EXTRACTED TEXT |
■ ■ ■ ■ ■

While the fall of Lae was clearly a victory for the Allies, and it was achieved more quickly and at lower cost than anticipated, a significant proportion of the Japanese garrison had escaped through the Saruwaged Range, to the north of Lae, and would have to be fought again elsewhere. The Huon Peninsula campaign was the result, and a quick follow up landing was subsequently undertaken at Scarlet Beach by the 20th Brigade.

Despite initial plans to do so, Salamaua was not developed as a base. The Australian I Corps commander, Lieutenant General Sir Edmund Herring, visited Salamaua by PT boat on 14 September, three days after its capture, and found little more than bomb craters and corrugated iron. He recommended cancelling the development of Salamaua and concentrating all available resources on Lae. The base that had originally been envisaged now looked like a waste of effort, because Salamaua was a poor site for a port or airbase. However, in drawing the Japanese attention away from Lae at a critical time, the assault on Salamaua had already served its purpose.

Lae, on the other hand, was subsequently transformed into two bases: the Australian Lae Base Sub Area and the USASOS Base E. Herring combined the two as the Lae Fortress, under Milford. Because Blamey had launched Postern before the logistical preparations were complete, most of the units needed to operate the base were not yet available.

The importance of Lae as a port was to supply the airbase at Nadzab, but this was compromised because the Markham Valley Road was found to be in poor condition. To expedite the development of Nadzab, minimal efforts were made to repair it, and heavy military traffic bound for Nadzab was permitted to use it. The road was closed following heavy rains on 7 October and did not reopen until December. Until then, Nadzab had to be supplied by air, and its development was slow because heavy engineer units could not get through.

■ ■ ■ ■ ■

STORED DATA |
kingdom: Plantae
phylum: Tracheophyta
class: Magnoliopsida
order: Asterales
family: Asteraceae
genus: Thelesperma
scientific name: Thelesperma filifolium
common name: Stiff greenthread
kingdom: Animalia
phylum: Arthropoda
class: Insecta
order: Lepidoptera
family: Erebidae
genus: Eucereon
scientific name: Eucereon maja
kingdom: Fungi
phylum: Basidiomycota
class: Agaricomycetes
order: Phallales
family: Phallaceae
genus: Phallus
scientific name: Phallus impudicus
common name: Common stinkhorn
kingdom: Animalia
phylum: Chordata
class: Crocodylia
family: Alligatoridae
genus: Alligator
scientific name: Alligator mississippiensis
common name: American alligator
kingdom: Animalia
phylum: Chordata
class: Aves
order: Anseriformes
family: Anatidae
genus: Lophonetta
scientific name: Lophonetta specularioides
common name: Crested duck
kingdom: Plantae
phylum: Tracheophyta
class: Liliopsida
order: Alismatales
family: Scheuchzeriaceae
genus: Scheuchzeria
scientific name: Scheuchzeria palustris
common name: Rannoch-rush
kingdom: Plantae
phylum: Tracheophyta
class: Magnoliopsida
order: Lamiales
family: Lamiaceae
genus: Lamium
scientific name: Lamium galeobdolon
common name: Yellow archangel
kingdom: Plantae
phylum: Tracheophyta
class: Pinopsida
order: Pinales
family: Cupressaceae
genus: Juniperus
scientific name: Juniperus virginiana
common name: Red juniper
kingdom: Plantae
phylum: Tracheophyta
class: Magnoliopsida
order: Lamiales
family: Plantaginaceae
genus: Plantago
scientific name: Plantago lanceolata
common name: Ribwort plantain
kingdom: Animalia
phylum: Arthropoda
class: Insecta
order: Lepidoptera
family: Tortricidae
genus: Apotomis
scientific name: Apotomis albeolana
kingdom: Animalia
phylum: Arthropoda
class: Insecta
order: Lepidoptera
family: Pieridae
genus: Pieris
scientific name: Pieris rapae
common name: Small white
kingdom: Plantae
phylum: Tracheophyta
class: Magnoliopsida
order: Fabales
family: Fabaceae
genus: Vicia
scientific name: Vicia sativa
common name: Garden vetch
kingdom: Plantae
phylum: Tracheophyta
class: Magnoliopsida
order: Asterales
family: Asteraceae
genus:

■ ■ ■ ■ ■

In the text about Lae and Salamaua, on what date was the Markham Valley Road closed after heavy rains? The listing was drawn from a different source than the text.

TASK SOLUTION | The road was closed on 7 October.